Honet's belief that UV rays have become more intense holds up when reviewing UV Index records maintained by the Environmental Protection Agency and recorded by the National Weather Service. As ozone depletion and seasonal and weather changes lead to different amounts of UV radiation reaching the earth, the National Weather Service uses the index to indicate the risk of overexposure. The Index ranges from 0 (low risk) to 11 or more (extremely high). The index is calculated using a computer model that relates the ground-level strength of UV radiation to forecasted stratospheric ozone concentrations, forecasted cloud coverage and ground elevation.
Low UV Index (0-2) indicates little or no protection is needed. A moderate to high index (3-7) means people should seek shade in the late morning and mid-afternoon, and apply broad-spectrum, SPF 15 or higher sunscreen, wear protective clothing and a wide-brimmed hat and glasses when outside; a very high to extreme index (8 or higher) means extra protection is needed. Additionally, experts recommend seeking shade on high UV Index days when your shadow is shorter than yourself.
UV Index records from 1995 to 2017 for the metro Detroit area list the number of days each year that the UV Index reached low, moderate, high, very high and extreme levels. While the low, moderate and extreme UV Index days have remained consistent overall, the average number of "very high" index days per year was 66.2 from 1995 to 2005, with the number of "high" index days averaged 73 for the same period. However, the average number of "very high" index days per year increased to 91.6 days from 2006 to 2017, while "high" index days decreased to an average of 64 for the same years.
As UV protection remains a top concern for those spending time in the sun, health experts say it's important to remember that there are safe sunscreen options, and that they should be used in conjunction with other ways of staying out of the sun.

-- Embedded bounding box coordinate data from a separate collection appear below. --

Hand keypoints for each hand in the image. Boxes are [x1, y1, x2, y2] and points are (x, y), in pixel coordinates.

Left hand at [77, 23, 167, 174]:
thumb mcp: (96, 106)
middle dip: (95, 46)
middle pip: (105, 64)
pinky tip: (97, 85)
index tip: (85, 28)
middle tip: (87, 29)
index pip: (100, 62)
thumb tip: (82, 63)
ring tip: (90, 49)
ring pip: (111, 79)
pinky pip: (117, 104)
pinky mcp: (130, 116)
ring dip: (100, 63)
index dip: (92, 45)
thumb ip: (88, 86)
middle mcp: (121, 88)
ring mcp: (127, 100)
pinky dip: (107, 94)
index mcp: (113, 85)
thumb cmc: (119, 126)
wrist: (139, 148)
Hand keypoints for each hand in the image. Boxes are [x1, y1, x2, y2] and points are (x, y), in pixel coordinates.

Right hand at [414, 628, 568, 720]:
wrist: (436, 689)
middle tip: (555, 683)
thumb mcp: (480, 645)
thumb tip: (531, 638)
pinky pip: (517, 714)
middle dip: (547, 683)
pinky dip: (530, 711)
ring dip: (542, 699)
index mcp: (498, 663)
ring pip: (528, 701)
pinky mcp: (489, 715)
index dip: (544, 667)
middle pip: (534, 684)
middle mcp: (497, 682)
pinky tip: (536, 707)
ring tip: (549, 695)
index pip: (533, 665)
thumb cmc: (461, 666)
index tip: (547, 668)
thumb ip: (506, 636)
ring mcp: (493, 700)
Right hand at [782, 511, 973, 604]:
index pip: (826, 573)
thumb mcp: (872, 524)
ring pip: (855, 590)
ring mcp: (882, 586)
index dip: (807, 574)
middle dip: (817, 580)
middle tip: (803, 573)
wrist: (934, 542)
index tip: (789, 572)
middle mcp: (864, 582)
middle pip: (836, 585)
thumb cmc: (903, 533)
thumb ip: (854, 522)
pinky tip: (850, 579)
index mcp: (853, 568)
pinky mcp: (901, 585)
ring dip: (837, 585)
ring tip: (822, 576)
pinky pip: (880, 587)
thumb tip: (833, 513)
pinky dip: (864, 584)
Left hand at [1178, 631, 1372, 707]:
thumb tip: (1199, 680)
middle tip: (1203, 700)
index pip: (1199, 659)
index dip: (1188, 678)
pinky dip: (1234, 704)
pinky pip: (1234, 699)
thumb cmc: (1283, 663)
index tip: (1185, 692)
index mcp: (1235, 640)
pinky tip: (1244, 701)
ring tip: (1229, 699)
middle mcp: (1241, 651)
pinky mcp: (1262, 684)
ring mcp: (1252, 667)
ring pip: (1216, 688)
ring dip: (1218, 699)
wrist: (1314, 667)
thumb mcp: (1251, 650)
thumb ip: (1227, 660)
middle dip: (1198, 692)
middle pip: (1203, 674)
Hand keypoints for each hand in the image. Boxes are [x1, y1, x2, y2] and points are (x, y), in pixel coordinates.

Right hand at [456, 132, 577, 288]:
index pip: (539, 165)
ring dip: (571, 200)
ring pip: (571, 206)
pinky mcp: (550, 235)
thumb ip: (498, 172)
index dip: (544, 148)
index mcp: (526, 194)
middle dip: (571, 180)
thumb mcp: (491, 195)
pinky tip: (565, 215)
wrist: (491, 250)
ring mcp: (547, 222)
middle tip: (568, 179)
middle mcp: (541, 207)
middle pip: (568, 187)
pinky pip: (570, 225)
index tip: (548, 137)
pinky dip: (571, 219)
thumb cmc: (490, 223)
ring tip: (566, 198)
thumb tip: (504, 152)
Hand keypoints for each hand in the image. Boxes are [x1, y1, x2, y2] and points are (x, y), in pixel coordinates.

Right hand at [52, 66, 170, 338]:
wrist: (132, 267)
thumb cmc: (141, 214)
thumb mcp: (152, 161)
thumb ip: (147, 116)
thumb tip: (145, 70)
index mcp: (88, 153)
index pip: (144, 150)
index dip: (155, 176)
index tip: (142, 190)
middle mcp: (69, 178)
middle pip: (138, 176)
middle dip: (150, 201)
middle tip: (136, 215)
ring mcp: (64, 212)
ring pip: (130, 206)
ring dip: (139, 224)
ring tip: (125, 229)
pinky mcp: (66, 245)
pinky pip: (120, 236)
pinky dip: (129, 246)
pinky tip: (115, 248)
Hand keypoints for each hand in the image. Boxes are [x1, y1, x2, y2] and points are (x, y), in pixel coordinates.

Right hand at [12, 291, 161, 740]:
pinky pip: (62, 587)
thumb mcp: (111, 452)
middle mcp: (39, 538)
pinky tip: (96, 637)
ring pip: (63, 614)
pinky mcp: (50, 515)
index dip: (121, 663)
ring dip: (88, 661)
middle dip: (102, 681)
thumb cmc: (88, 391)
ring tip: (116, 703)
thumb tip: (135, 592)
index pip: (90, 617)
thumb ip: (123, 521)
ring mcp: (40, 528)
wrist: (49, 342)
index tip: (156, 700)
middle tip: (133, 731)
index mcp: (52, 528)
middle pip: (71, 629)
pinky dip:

"Everyone wants to make sense out of this," said Bloomfield Township dermatologist Steven Grekin D.O., founder of the Grekin Skin Institute. "You have the EWG that says its terrible and you shouldn't use it. Then you have the dermatologists that say you should use it."
Grekin said many hats and clothing are specifically designed to provide protection from UV rays. Such measures should always be used when spending time in the sun. In terms of mineral sunscreens versus chemical filters, he said mineral sunscreens have come a long way since the heavy pastes used prior to the proliferation of chemical filters.
"It's not your grandma's zinc oxide. It's different, and that's a very good point," he said. "If you ask me, I use physical sunscreens and have for years."
Grekin said people using zinc oxide-based sunscreens tend to have fewer allergic reactions, which are common. He also pointed to environmental concerns.
"It's absolutely proven that chemical sunscreens are the ones that are hurting the environment," he said.